I have a table that is about 150 GB with about 1 billion rows in Postgres. We have a Flask app that INSERTs to this table using SQLAlchemy and we handle database migrations via Alembic. This has been working great for us but we really should just ditch about 90% of the rows.
My first approach was to delete rows via SQLAlchemy; however, according to the RDS plots, the freed disk space was never reclaimed and I believe this is because I have yet to run a vacuum full command on the table, which seems like an expensive process.

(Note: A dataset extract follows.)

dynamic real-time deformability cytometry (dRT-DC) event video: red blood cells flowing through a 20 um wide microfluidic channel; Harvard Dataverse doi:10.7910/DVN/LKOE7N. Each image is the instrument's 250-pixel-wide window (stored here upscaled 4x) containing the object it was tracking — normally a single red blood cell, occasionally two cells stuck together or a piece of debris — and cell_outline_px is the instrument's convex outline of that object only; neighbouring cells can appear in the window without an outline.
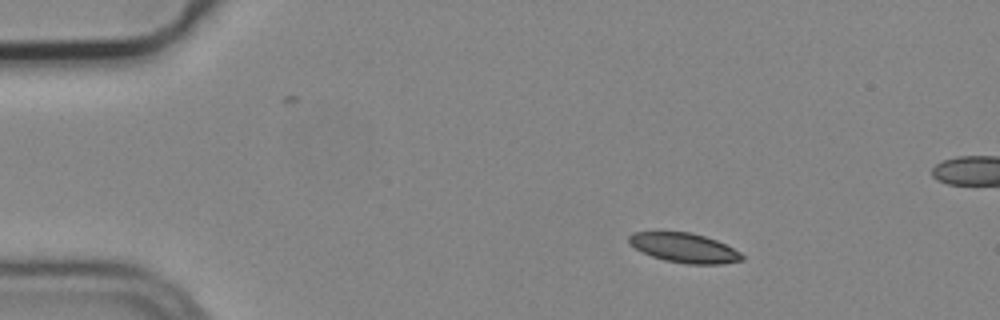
{"species": "common noctule bat (a hibernating species)", "species_latin": "Nyctalus noctula", "temperature_condition": "cold", "stored_images_in_passage": 5, "camera_frame_rate_fps": 3000, "um_per_image_px": 0.085, "animal": {"sex": "male", "body_mass_g": 19.2, "forearm_length_mm": 51.8}, "frame": {"image": 1, "passage_image": 2, "time_ms": 0.333, "image_size_px": [1000, 320], "cell_outline_px": [[744, 260], [724, 264], [688, 264], [664, 260], [652, 256], [628, 244], [628, 236], [632, 232], [692, 232], [716, 240], [740, 252], [744, 256]], "centroid_in_image_um": [58.17, 21.07], "position_along_channel_um": 26.8, "area_um2": 19.42}}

It seems like there are many suggestions that mention that the right way to handle such mass deletions is to re-create the table, copy the necessary rows over and then TRUNCATE the old table. Conceptually, this makes sense but I'm not sure what's the right way to do this even after looking at the following:
- This seems to work only for simple tables without indexes and points to #2 for more complicated tables
- This looks like it could work after I simplify it to just one table
- Use an alembic migration to create a new table; copy over the entries from the old table using some quick python script; truncate the old table and then rename the new table.
Does anyone have any advice for the stack I'm currently using? More concretely, I have the following concerns:
- For #1 and #2, does running SQL commands to recreate tables mess up Alembic in any way? I am worried that there is some metadata in Alembic that will not be preserved after running the SQL commands.
- I feel like #3 seems to be the most reasonable approach here. Are there any problems with this approach?